__What you are asked to do__
Reproduce exactly the line that contains "input clk,rst;" and all lines that follow it in the records below, ending with the last one.

━━ Supplied material ━━

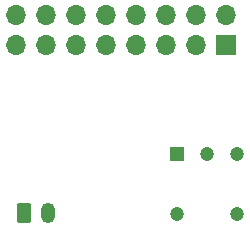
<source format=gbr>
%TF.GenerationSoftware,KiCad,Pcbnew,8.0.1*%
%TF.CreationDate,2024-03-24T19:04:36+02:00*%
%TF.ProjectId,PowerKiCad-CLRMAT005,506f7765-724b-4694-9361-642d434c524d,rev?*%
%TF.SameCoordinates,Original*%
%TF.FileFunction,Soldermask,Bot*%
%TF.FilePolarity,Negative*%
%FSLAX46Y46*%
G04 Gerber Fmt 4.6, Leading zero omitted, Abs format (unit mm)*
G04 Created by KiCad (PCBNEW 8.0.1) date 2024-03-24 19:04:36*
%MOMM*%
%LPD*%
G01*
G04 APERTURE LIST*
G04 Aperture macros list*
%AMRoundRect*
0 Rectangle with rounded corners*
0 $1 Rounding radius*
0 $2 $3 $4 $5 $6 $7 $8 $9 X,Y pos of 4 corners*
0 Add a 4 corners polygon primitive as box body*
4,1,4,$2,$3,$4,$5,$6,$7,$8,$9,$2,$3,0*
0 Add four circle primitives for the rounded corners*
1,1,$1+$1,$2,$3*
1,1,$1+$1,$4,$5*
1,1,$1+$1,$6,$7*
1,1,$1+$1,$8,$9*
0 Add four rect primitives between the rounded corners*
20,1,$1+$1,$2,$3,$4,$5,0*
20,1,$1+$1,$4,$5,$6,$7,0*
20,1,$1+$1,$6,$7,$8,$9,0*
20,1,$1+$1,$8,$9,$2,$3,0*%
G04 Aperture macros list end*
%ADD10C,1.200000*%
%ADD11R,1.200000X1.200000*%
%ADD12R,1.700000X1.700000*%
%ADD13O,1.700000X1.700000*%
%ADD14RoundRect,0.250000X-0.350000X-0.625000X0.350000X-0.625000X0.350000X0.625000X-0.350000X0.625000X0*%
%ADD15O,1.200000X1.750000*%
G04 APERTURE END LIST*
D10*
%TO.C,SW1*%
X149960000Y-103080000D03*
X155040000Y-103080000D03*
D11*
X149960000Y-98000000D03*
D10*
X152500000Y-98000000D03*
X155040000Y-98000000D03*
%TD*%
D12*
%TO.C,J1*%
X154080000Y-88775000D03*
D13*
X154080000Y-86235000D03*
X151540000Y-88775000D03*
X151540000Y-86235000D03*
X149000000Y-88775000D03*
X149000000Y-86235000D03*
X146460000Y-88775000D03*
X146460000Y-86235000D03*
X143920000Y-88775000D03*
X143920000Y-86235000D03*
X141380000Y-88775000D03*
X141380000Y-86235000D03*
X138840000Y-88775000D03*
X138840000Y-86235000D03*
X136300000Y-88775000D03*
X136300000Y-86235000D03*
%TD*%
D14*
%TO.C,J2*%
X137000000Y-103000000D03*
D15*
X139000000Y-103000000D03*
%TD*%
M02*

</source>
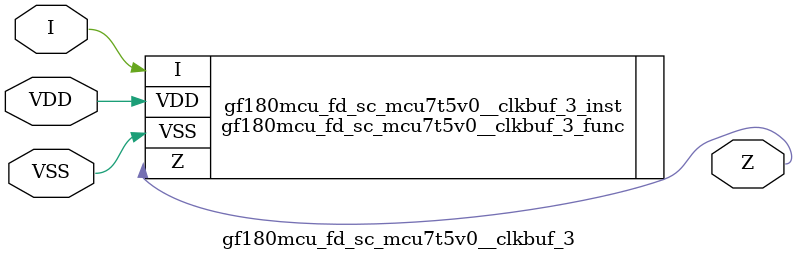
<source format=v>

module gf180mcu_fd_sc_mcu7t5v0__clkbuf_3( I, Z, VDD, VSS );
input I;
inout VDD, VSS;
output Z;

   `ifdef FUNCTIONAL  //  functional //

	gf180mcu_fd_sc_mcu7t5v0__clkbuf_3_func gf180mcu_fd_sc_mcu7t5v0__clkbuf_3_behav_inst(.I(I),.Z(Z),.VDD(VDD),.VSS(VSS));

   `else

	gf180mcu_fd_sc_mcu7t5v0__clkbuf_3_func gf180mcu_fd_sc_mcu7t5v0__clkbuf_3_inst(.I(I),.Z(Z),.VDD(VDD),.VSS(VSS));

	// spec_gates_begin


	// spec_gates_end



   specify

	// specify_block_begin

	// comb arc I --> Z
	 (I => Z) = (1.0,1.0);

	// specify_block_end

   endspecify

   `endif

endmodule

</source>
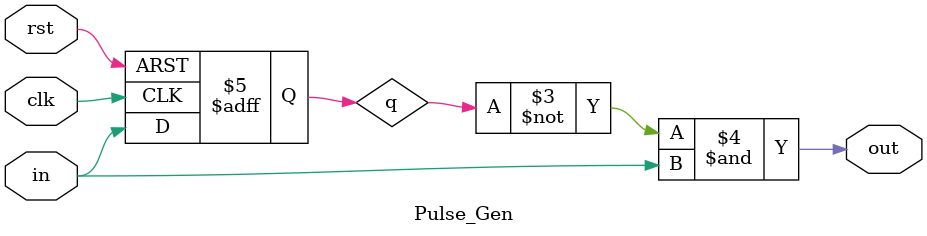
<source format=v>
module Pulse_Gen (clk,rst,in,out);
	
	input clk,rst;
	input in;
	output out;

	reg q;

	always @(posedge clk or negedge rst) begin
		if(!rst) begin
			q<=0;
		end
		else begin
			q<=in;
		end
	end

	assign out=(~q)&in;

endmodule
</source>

━━━

__Result for this exercise__
	input clk,rst;
	input in;
	output out;

	reg q;

	always @(posedge clk or negedge rst) begin
		if(!rst) begin
			q<=0;
		end
		else begin
			q<=in;
		end
	end

	assign out=(~q)&in;

endmodule
</source>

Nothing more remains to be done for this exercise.